The crisis, which had been brewing with a deficit of more than 50% in national electricity generation, reached its critical point last Friday and there are still areas without electricity.

“These conditions, combined with the government’s surveillance, control and criminalisation of any independent initiative that could articulate and assist the most disadvantaged, make survival conditions impossible,” said the signatory organisations.

The document demands that the Cuban regime collect information on the different impacts of this crisis and develop a plan of compensatory measures, especially for the most vulnerable groups: “elderly people, children, women, people with disabilities, people with chronic illnesses and the population deprived of liberty.”

The organizations also demand that independent civil society be allowed to participate in emergency actions and humanitarian aid “without being criminalized,” as well as respect for the right to peaceful protest in the midst of this unprecedented crisis.

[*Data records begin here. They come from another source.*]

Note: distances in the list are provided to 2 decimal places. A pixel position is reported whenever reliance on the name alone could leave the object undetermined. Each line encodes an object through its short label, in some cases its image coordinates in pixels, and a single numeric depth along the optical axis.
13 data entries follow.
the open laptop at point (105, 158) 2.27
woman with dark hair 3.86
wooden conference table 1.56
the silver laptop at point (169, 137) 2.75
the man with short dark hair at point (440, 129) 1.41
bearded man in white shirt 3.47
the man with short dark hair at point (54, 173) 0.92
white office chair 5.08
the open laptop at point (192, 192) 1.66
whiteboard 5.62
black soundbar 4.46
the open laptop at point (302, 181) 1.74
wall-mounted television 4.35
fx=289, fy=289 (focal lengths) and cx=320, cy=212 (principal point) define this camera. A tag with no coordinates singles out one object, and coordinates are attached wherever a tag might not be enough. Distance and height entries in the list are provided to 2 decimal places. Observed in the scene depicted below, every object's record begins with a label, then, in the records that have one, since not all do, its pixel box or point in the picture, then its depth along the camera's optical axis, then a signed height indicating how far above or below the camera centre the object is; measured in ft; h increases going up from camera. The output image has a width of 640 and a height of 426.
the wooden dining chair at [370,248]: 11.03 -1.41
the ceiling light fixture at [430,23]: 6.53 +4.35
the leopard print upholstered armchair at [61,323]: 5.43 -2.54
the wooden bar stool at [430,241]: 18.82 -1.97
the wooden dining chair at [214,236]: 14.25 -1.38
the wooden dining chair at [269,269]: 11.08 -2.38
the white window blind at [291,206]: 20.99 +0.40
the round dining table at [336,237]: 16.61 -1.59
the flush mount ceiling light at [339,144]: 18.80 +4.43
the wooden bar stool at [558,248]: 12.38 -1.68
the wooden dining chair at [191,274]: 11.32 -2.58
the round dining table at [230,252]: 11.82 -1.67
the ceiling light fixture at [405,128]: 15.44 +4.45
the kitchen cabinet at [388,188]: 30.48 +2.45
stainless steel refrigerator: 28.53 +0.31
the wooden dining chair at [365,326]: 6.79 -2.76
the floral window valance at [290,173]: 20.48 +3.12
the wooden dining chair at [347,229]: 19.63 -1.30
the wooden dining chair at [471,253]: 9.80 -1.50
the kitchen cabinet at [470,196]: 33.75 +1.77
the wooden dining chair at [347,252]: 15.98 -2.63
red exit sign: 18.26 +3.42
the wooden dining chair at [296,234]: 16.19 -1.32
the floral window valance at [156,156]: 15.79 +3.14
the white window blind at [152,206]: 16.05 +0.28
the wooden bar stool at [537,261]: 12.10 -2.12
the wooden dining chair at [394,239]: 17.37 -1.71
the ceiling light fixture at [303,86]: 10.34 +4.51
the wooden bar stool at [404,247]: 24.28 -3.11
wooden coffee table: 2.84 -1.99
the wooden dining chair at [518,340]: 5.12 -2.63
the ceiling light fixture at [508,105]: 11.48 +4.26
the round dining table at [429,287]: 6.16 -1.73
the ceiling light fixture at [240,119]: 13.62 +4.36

The fifteen organizations that signed the press release are Food Monitor Program, Cuido60-Observatory of Aging, Care and Rights, Alas Tensas Gender Observatory (OGAT), Cubalex, Virtual Museum of Memory against Gender-based Violence, Cuban Youth Dialogue Table, Citizenship and Freedom, 4Métrica Foundation, Cuban Women’s Network, Justice 11J, Cuban Prison Documentation Center, Civil Rights Defenders, Museum of Dissidence in Cuba, Institute on Race, Equality and Human Rights, and the Cuban Observatory of Human Rights.

Despite the slow restoration of power, several areas of the island remain without electricity, especially in eastern Cuba, where Hurricane Oscar passed.